## Task to complete
Could you please reproduce all the records below exactly, leaving out the images?

## Information given
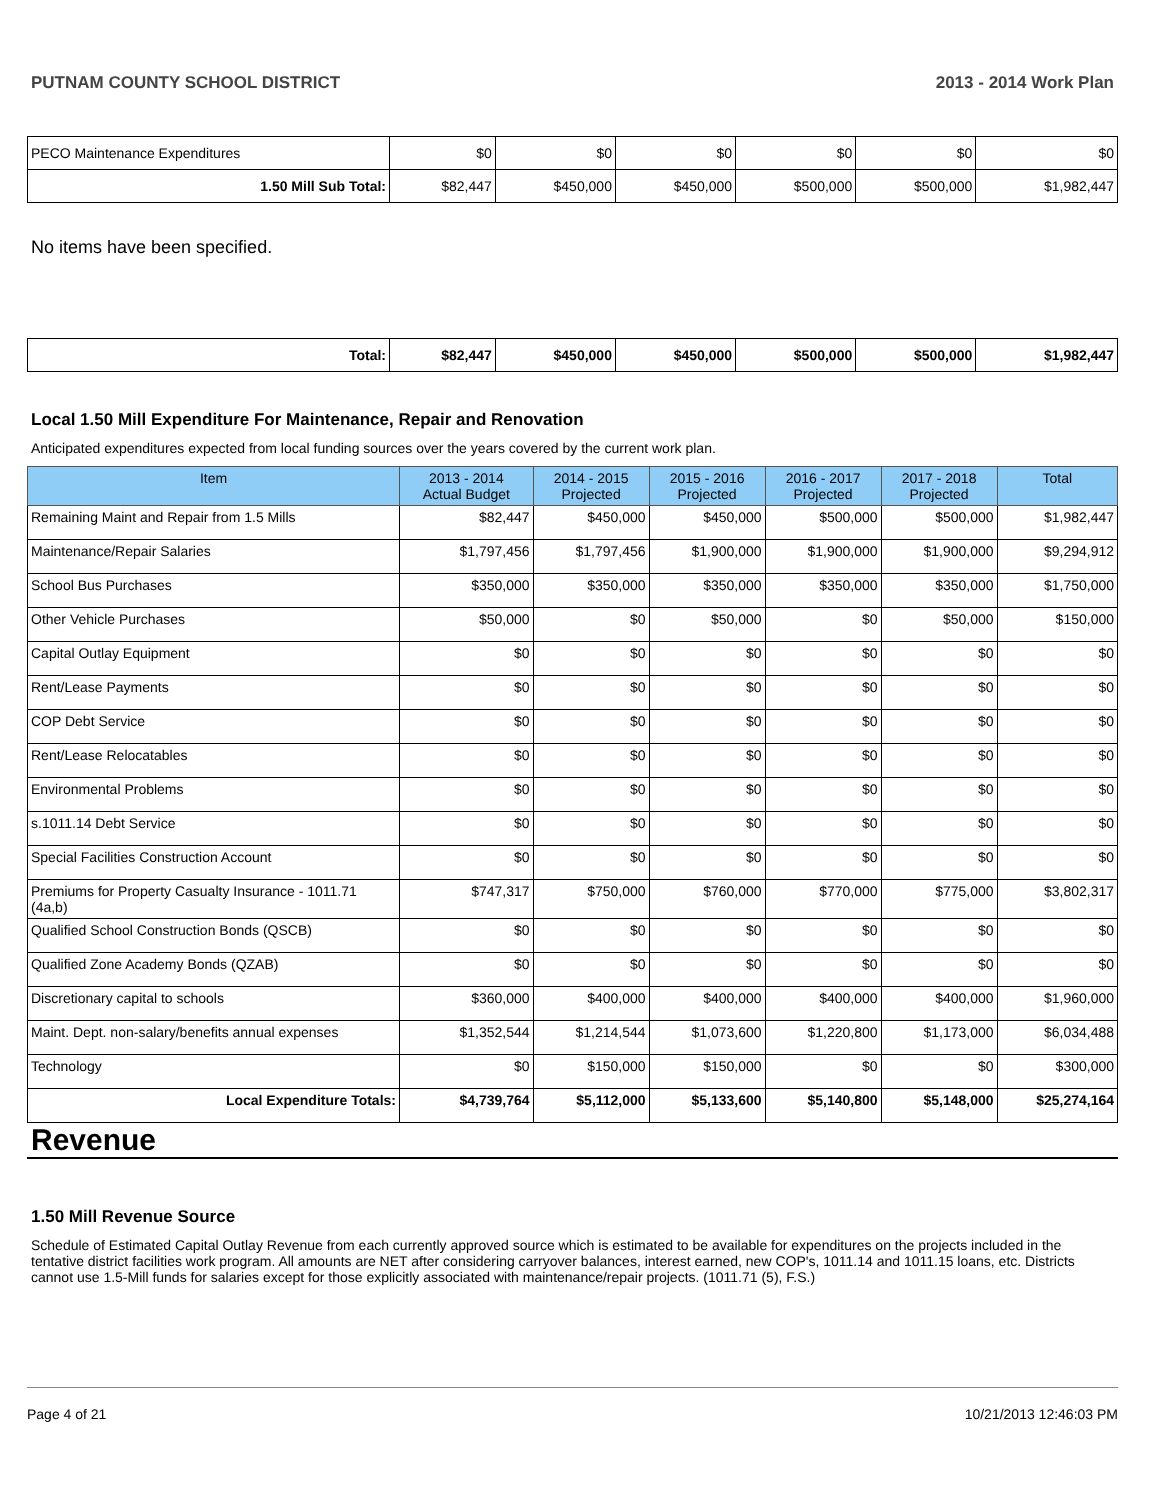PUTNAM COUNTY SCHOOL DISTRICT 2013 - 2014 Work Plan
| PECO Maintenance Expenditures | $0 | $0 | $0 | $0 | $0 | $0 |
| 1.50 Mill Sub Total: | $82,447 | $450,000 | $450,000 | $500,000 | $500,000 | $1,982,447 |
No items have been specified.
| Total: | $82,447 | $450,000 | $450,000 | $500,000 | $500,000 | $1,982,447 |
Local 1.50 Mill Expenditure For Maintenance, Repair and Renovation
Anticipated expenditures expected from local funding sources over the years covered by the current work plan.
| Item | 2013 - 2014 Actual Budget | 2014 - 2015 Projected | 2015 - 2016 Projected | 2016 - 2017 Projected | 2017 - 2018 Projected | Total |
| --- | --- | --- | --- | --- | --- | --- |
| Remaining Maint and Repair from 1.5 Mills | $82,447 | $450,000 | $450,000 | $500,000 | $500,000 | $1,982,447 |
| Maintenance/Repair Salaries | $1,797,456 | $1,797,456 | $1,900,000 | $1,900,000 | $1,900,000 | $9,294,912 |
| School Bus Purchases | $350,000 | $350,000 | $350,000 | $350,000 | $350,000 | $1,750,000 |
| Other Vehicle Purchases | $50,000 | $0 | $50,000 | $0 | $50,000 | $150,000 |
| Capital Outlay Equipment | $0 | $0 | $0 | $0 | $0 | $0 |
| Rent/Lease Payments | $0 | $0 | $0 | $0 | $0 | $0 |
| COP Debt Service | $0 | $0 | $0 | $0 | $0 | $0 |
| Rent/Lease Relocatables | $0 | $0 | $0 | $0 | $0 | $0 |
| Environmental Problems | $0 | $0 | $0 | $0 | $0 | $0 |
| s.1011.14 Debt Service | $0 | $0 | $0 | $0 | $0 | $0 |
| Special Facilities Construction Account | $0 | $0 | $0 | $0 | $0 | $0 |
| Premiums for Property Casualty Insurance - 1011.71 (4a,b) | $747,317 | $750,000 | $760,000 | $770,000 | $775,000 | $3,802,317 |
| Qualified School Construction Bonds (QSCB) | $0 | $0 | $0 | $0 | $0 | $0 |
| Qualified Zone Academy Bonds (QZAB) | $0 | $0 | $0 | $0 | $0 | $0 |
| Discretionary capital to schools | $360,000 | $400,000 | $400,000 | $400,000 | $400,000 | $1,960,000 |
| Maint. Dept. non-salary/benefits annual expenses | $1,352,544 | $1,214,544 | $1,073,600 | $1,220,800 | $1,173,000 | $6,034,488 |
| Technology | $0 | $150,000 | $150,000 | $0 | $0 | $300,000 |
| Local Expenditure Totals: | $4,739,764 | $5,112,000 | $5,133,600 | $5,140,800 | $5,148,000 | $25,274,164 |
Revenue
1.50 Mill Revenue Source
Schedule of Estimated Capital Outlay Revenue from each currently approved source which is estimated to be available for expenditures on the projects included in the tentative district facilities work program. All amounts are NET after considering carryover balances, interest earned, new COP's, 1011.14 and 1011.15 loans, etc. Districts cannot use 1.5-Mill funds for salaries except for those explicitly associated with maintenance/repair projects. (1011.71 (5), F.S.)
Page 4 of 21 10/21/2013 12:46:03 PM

## Answer section
PUTNAM COUNTY SCHOOL DISTRICT 2013 - 2014 Work Plan
| PECO Maintenance Expenditures | $0 | $0 | $0 | $0 | $0 | $0 |
| 1.50 Mill Sub Total: | $82,447 | $450,000 | $450,000 | $500,000 | $500,000 | $1,982,447 |
No items have been specified.
| Total: | $82,447 | $450,000 | $450,000 | $500,000 | $500,000 | $1,982,447 |
Local 1.50 Mill Expenditure For Maintenance, Repair and Renovation
Anticipated expenditures expected from local funding sources over the years covered by the current work plan.
| Item | 2013 - 2014 Actual Budget | 2014 - 2015 Projected | 2015 - 2016 Projected | 2016 - 2017 Projected | 2017 - 2018 Projected | Total |
| --- | --- | --- | --- | --- | --- | --- |
| Remaining Maint and Repair from 1.5 Mills | $82,447 | $450,000 | $450,000 | $500,000 | $500,000 | $1,982,447 |
| Maintenance/Repair Salaries | $1,797,456 | $1,797,456 | $1,900,000 | $1,900,000 | $1,900,000 | $9,294,912 |
| School Bus Purchases | $350,000 | $350,000 | $350,000 | $350,000 | $350,000 | $1,750,000 |
| Other Vehicle Purchases | $50,000 | $0 | $50,000 | $0 | $50,000 | $150,000 |
| Capital Outlay Equipment | $0 | $0 | $0 | $0 | $0 | $0 |
| Rent/Lease Payments | $0 | $0 | $0 | $0 | $0 | $0 |
| COP Debt Service | $0 | $0 | $0 | $0 | $0 | $0 |
| Rent/Lease Relocatables | $0 | $0 | $0 | $0 | $0 | $0 |
| Environmental Problems | $0 | $0 | $0 | $0 | $0 | $0 |
| s.1011.14 Debt Service | $0 | $0 | $0 | $0 | $0 | $0 |
| Special Facilities Construction Account | $0 | $0 | $0 | $0 | $0 | $0 |
| Premiums for Property Casualty Insurance - 1011.71 (4a,b) | $747,317 | $750,000 | $760,000 | $770,000 | $775,000 | $3,802,317 |
| Qualified School Construction Bonds (QSCB) | $0 | $0 | $0 | $0 | $0 | $0 |
| Qualified Zone Academy Bonds (QZAB) | $0 | $0 | $0 | $0 | $0 | $0 |
| Discretionary capital to schools | $360,000 | $400,000 | $400,000 | $400,000 | $400,000 | $1,960,000 |
| Maint. Dept. non-salary/benefits annual expenses | $1,352,544 | $1,214,544 | $1,073,600 | $1,220,800 | $1,173,000 | $6,034,488 |
| Technology | $0 | $150,000 | $150,000 | $0 | $0 | $300,000 |
| Local Expenditure Totals: | $4,739,764 | $5,112,000 | $5,133,600 | $5,140,800 | $5,148,000 | $25,274,164 |
Revenue
1.50 Mill Revenue Source
Schedule of Estimated Capital Outlay Revenue from each currently approved source which is estimated to be available for expenditures on the projects included in the tentative district facilities work program. All amounts are NET after considering carryover balances, interest earned, new COP's, 1011.14 and 1011.15 loans, etc. Districts cannot use 1.5-Mill funds for salaries except for those explicitly associated with maintenance/repair projects. (1011.71 (5), F.S.)
Page 4 of 21 10/21/2013 12:46:03 PM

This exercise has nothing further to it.